L'ancien PDG de l'alliance automobile Renault-Nissan-Mitsubishi Motors, 64 ans, se trouve en détention à Tokyo depuis son arrestation le 19 novembre pour des malversations financières présumées.
Il s'agit de la troisième requête de ce type, et de la première depuis que M. Ghosn a changé d'équipe de défense.
Il avait dans un premier temps choisi un ex-procureur, Motonari Otsuru. Mais, face à l'attitude jugée passive de ce dernier et aux rejets de ses demandes de remise en liberté, l'homme d'affaires franco-libano-brésilien a décidé de faire appel à des vétérans du barreau, parmi lesquels Junichiro Hironaka, surnommé "l'innocenteur".
"Les procureurs le gardent en détention parce qu'il n'avoue pas. Je voudrais que les gens se demandent si c'est approprié du point de vue des normes internationales", avait fustigé l'avocat la semaine dernière devant la presse.
De son côté, le juge a mis en avant les risques de fuite et d'altération des preuves pour justifier le maintien en détention du magnat de l'automobile.
"Un dictateur"
Quels arguments les avocats ont-ils cette fois déployés pour convaincre le tribunal? Rien n'a filtré pour l'instant.
"Nous ne pouvons pas entrer dans les détails ni dire si nous avons adopté une approche différente", a réagi un membre du cabinet de Me Hironaka, contacté par l'AFP. "Nous prévoyons de donner des explications" à l'occasion d'une conférence de presse, prévue lundi à Tokyo.
M. Ghosn s'était auparavant engagé à résider au Japon, avançant la possibilité de porter un bracelet électronique, même si un tel système n'existe pas dans l'archipel.
Carlos Ghosn, dont l'arrestation a secoué le monde des affaires, a été inculpé pour minoration d'une partie de ses revenus pour un montant de 9,23 milliards de yens (74 millions d'euros) de 2010 à 2018, dans les rapports de Nissan remis aux autorités boursières. Il a également été mis en examen pour abus de confiance.

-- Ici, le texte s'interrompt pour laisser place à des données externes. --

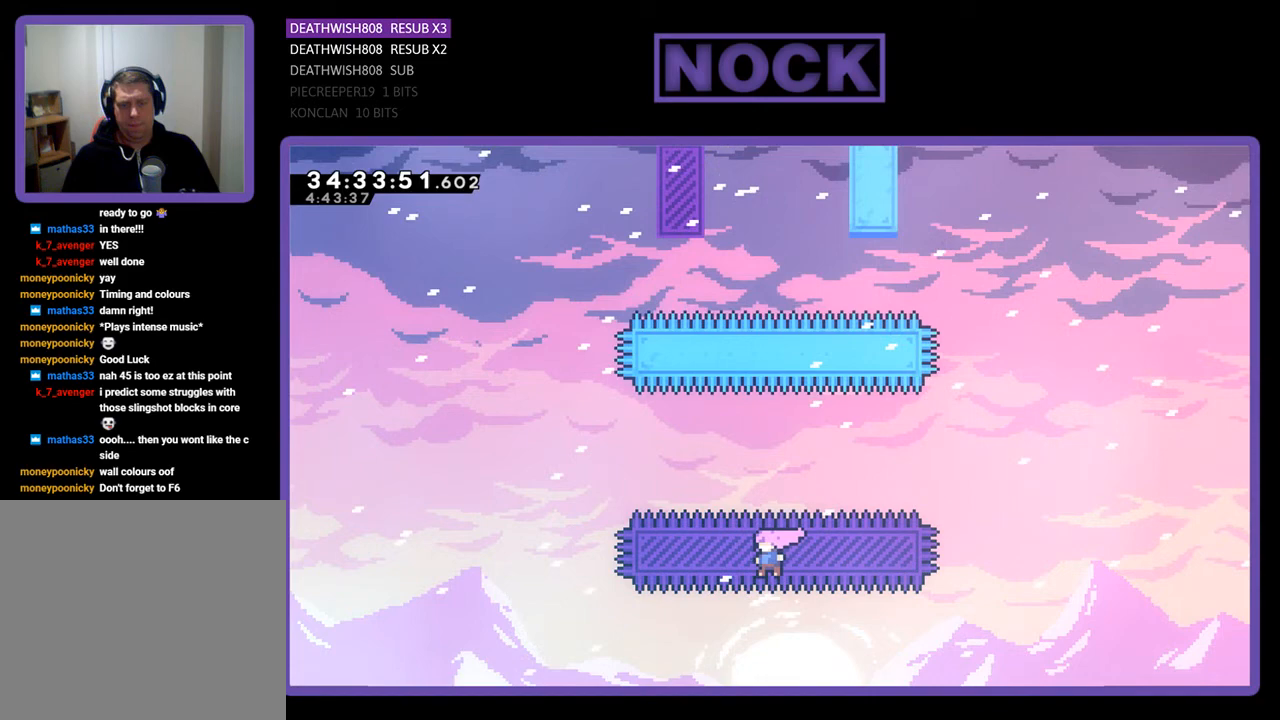
{"buttons": ["R2"], "events": [[67, "CROSS", "up"]]}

Il risque jusqu'à 15 ans de prison.
Lui se dit innocent et crie au "complot", assurant qu'on a voulu l'éliminer du jeu pour faire échouer son projet d'intégration poussée des trois compagnies de l'alliance: Renault, Nissan et Mitsubishi Motors.
Nissan a rejeté cette thèse à plusieurs reprises. "Ce n'est absolument pas le cas. Il a commis de sérieuses fautes qui ne pouvaient être tolérées", soulignait encore cette semaine une source proche de la compagnie. "Pendant 15 ans, il régnait sur deux entreprises (Nissan et Renault à partir de 2005), et cette gouvernance a façonné un dictateur".
"En interne"
Dans un entretien publié mercredi par le quotidien économique Nikkei, le patron exécutif de Nissan, Hiroto Saikawa, a également dénoncé la "dépendance totale" de l'entreprise vis-à-vis de son ancien sauveur.
"Le souvenir de 1999 (quand M. Ghosn est arrivé pour redresser le constructeur alors au bord de la faillite) était trop fort, au point qu'on avait le sentiment que Nissan ne pouvait prospérer et se stabiliser qu'avec Ghosn à sa tête", a-t-il confié.
Selon M. Saikawa, si la vérité a pu éclater c'est en partie parce que Carlos Ghosn était de moins en moins présent. Depuis avril 2017, il n'était plus que président du conseil d'administration et ses visites se sont espacées. "Son pouvoir a commencé à s'étioler", a-t-il souligné.
C'est à ce moment-là qu'un lanceur d'alerte s'est manifesté, aboutissant à la mise en place d'une enquête interne courant 2018 et à l'interpellation surprise du patron d'industrie en novembre.
Depuis, Carlos Ghosn a été déchu de tous ses titres.
Cette saga a mis à rude épreuve l'alliance franco-japonaise, unie depuis 1999 par des participations croisés. Nissan, qui veut à tout prix éviter de se trouver à nouveau dans une situation de concentration des pouvoirs, souhaite affirmer son autonomie et rééquilibrer les forces au sein de l'alliance.
"Le président du conseil d'administration sera décidé en interne", une position que le nouveau président de Renault, Jean-Dominique Senard, chargé de rétablir la confiance, "comprend parfaitement", a insisté M. Saikawa, alors que l'Etat français, actionnaire de la marque au losange, apparaît au contraire favorable à la nomination d'un même et seul président pour les deux alliés.